┌─ TRECHO PARA LEITURA

Esta não é estritamente necessária, pois o pecado leve pode ser apagado por um
ato de contrição, mas contribui para fortalecer a vida da graça. Caso possível,
seja a confissão quinzenal; em caso contrário, propõe-se a confissão mensal.
Procurem os Religiosos com zelo especial manter a periodicidade quinzenal. O
descaso para com o pecado venial e as imperfeições produz a anemia espiritual
do cristão. Note-se ainda: o pecado validamente absolvido fica para sempre
absolvido, mas a repetição desse pecado por descuido voluntário pode ser falta
mais grave do que as anteriores, pois implica descaso da graça e da
misericórdia divinas.
4. Divórcio e Confissão
"Por
que muitas pessoas, ao se divorciar, se desligam da religião e não procuram confessar-se?"
Respondemos
dizendo que o fato de alguém estar divorciado(a) sem contrair nova união não
exclui dos sacramentos tal pessoa. O divórcio rompe o vínculo civil, não o
religioso; pode ser desejável para evitar constantes atritos de uma vida a
dois. Uma pessoa divorciada que guarda fidelidade ao vínculo sacramental, é um
testemunho e um exemplo muito significativo, que edifica a comunidade. Tal
pessoa pode confessar-se e comungar... Se, porém, o(a) divorciado(a) passar a
conviver maritalmente com outra pessoa, estará em pecado grave, que só poderá
ser absolvido se se desfizer da união ilegítima.
As
pessoas divorciadas recasadas, embora estejam excluídas da Comunhão
Eucarística, não devem deixar de frequentar a Igreja, assistindo à Missa e
participando de alguma tarefa compatível com o seu estado; quanto aos filhos,
devem ser levados ao Batismo e educados na fé católica. Não percam o ânimo:
Deus vê o fundo do coração de cada indivíduo e vê quanto há aí de sofrimento e
boa vontade e desejo de servir a Deus.
5. Confissão e recaída no pecado
"E
se eu me confessar e recair no mesmo pecado?
Quando
pecamos e nos arrependemos e tentamos cada vez mais estar perto de Deus, temos
chance de ir para o Céu?

└─

> [TAREFA A]:
Responda às perguntas abaixo com base no trecho sobre a confissão.
(i) Que periodicidade de confissão se propõe quando a quinzenal não for possível?
(ii) Segundo o trecho, que vínculo o divórcio rompe?
(iii) O que deve ser feito quanto aos filhos das pessoas divorciadas recasadas?
> [TAREFA B]: Repita fielmente a passagem do trecho sobre a confissão que vai de "5. Confissão e" até "para o Céu?".

┌─ REGISTROS EXTRAÍDOS

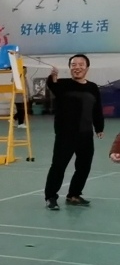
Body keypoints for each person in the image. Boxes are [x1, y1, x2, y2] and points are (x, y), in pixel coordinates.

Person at [43, 54, 104, 210]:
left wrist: (99, 127)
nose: (77, 67)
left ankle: (74, 195)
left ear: (87, 68)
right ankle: (51, 197)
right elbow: (52, 85)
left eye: (81, 64)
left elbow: (97, 108)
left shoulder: (93, 87)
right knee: (59, 166)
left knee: (84, 166)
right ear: (70, 68)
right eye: (73, 65)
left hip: (86, 134)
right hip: (65, 134)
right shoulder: (63, 85)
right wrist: (53, 76)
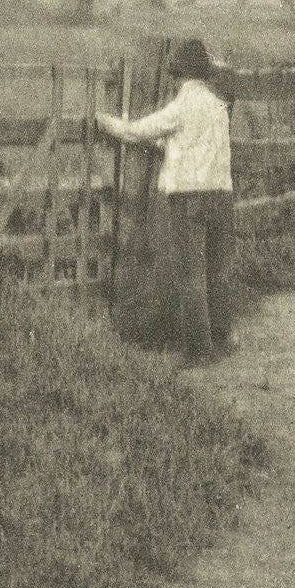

└─

> [RESPOSTA A]:
(i) A confissão mensal.
(ii) O vínculo civil, não o religioso.
(iii) Devem ser levados ao Batismo e educados na fé católica.

> [RESPOSTA B]:
5. Confissão e recaída no pecado
"E
se eu me confessar e recair no mesmo pecado?
Quando
pecamos e nos arrependemos e tentamos cada vez mais estar perto de Deus, temos
chance de ir para o Céu?